Episode 8: Master data management with secure and scalable architecture.
In this episode we are discussing Master Data Management (MDM).
The most often cited reason for implementing MDM is to reduce bad data in the organization. Cleaning data is a difficult, repetitive and a cumbersome process. Your data also lives in different silos such as a CRM, Accounting, and HR. There could be hundreds of data sources. Who holds the truth? These projects often fail for a number of reasons. Complexity, politics, lack of domain expertise.
So, Today we get a chance to speak with Cort Fritz, a Master data specialist with a number of years in this field. He is always fun to talk to. We get into what is master data, why it’s important, what is a good starting point, what to do with old systems, APIs, and if there ever needs to be an intelligence aspect to MDM.
There is a huge IT spend on MDM projects yet so many fail. You’ll want to listen to this episode for expert insight into making these projects successful.
Master Data Management and the quest to reduce dirty data in the organization and eliminate silos.
What is Master Data and Why is it Important? (2:03)
2:03- Defining Master Data
Data produced by all the parts of an enterprise throughout a normal business cycle.
Master data = the eternal entities in an organization. Includes core and transactional data.
But it's hard to define in a complete, satisfying way.
Anytime you dealing with master data, you're dealing with CRM.
Complexity can be overwhelming. Especially understanding how systems transact with each other.
It's important to get a 360 degree view. Need a hub. Cost of Metcalfe’s Law.
Domain-Driven Design. Concepts and resources. Shared language within a domain allows an organization to move very quickly.
Differences Between Master Data and a Dashboard View or Visual (13:02)
13:02- Distinguishing uniqueness of master data.
Correlation and rationalization/harmonization requires master data.
How Does an Enterprise Start Master Data Management? (16:20)
16:20- Starting points for master data management
Understand your domain and/or perform a data inventory. Where things are and how they're being used.
Need to map the functions and what they do (what is a buyer? who is a customer?)

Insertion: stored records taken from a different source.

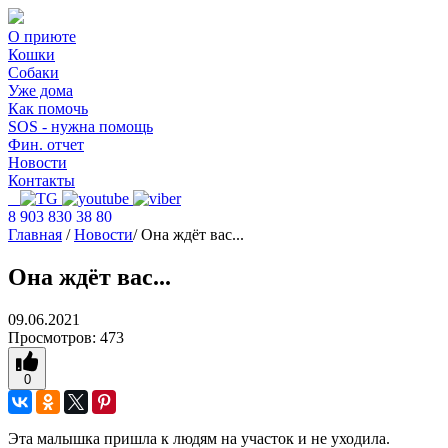
О приюте
Кошки
Собаки
Уже дома
Как помочь
SOS - нужна помощь
Фин. отчет
Новости
Контакты
8 903 830 38 80
Главная
/
Новости
/
Она ждёт вас...
Она ждёт вас...
09.06.2021
Просмотров:
473
0
Эта малышка пришла к людям на участок и не уходила.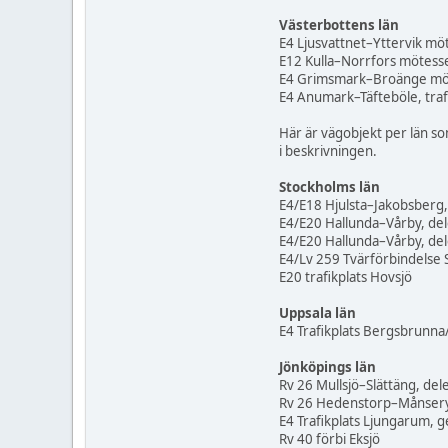
Västerbottens län
E4 Ljusvattnet–Yttervik mö
E12 Kulla–Norrfors mötess
E4 Grimsmark–Broänge mö
E4 Anumark–Täfteböle, traf
Här är vägobjekt per län so
i beskrivningen.
Stockholms län
E4/E18 Hjulsta–Jakobsberg, 
E4/E20 Hallunda–Vårby, dele
E4/E20 Hallunda–Vårby, delen
E4/Lv 259 Tvärförbindelse
E20 trafikplats Hovsjö
Uppsala län
E4 Trafikplats Bergsbrunna
Jönköpings län
Rv 26 Mullsjö–Slättäng, de
Rv 26 Hedenstorp–Månser
E4 Trafikplats Ljungarum,
Rv 40 förbi Eksjö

Start small with mapping (5-6 domains)
Master data management projects are heavily back-loaded with benefits not being realized for, sometimes, a year or two or more. Need buy-in and upfront understanding.

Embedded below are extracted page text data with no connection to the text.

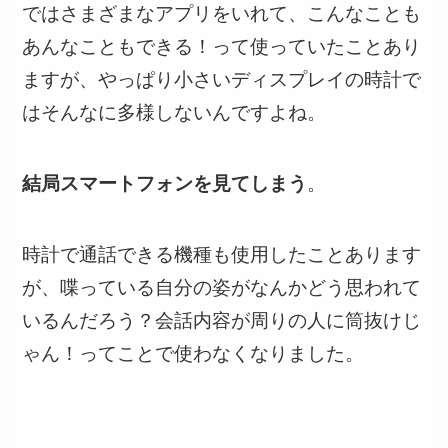
ではさまざまなアプリをいれて、こんなことも
あんなこともできる！って使っていたことあり
ますが、やっぱり小さいディスプレイの時計で
はそんなに多様しないんですよね。
結局スマートフォンを見てしまう
。
時計で通話できる機種も使用したことあります
が、喋っている自分の姿がなんかどう思われて
いるんだろう？会話内容が周りの人に筒抜けじ
ゃん！ってことで使わなくなりました。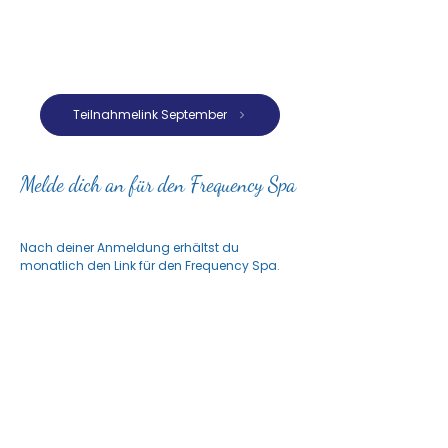
Teilnahmelink September
Melde dich an für den Frequency Spa
Nach deiner Anmeldung erhältst du
monatlich den Link für den Frequency Spa.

Master data projects can be a real fight inside some organizations.
Need to allow people to do their jobs while generating the tools and insights the business needs.
Legacy Systems with Difficult Data (28:21)
28:21- How do you deal with the old stuff?
Dump them and kill them. (Usually doesn't work very well - it's really hard to shut off old systems completely)
Phase out old systems in an organized way
Replace the old system or augment it. But be careful because the replacement needs to be better.
Architect the new system to be protected against the dirt of the old systems.
Earned Complexity as a Guide for Leveraging Hard Technology in Master Data Projects (35:58)
35:58- Earned complexity applied to master data management
Old school is powerful.
Master data is a primitive industry right now.
There isn't space yet for fancy tools like ML and AI.
Build and trust your models and patterns. Build them incrementally and scale slowly.
Understanding what AI and ML is and isn't should be a required business skill in modern business.
Cort Fritz has been leading technology teams since 1995. He is the founder of rheli.co - a software and hardware product development outsourcing provider.
His teams have built global-scale, consumer-grade systems for Xbox, Disney, Yahoo, MTV, Showtime, and many other global brands.
His current interests include Internet-of-Things, the elixir programming language, music, and modern lit.
He is most proud of being a dad to his two daughters, Liberty & Reiko and lives in Los Angeles, CA.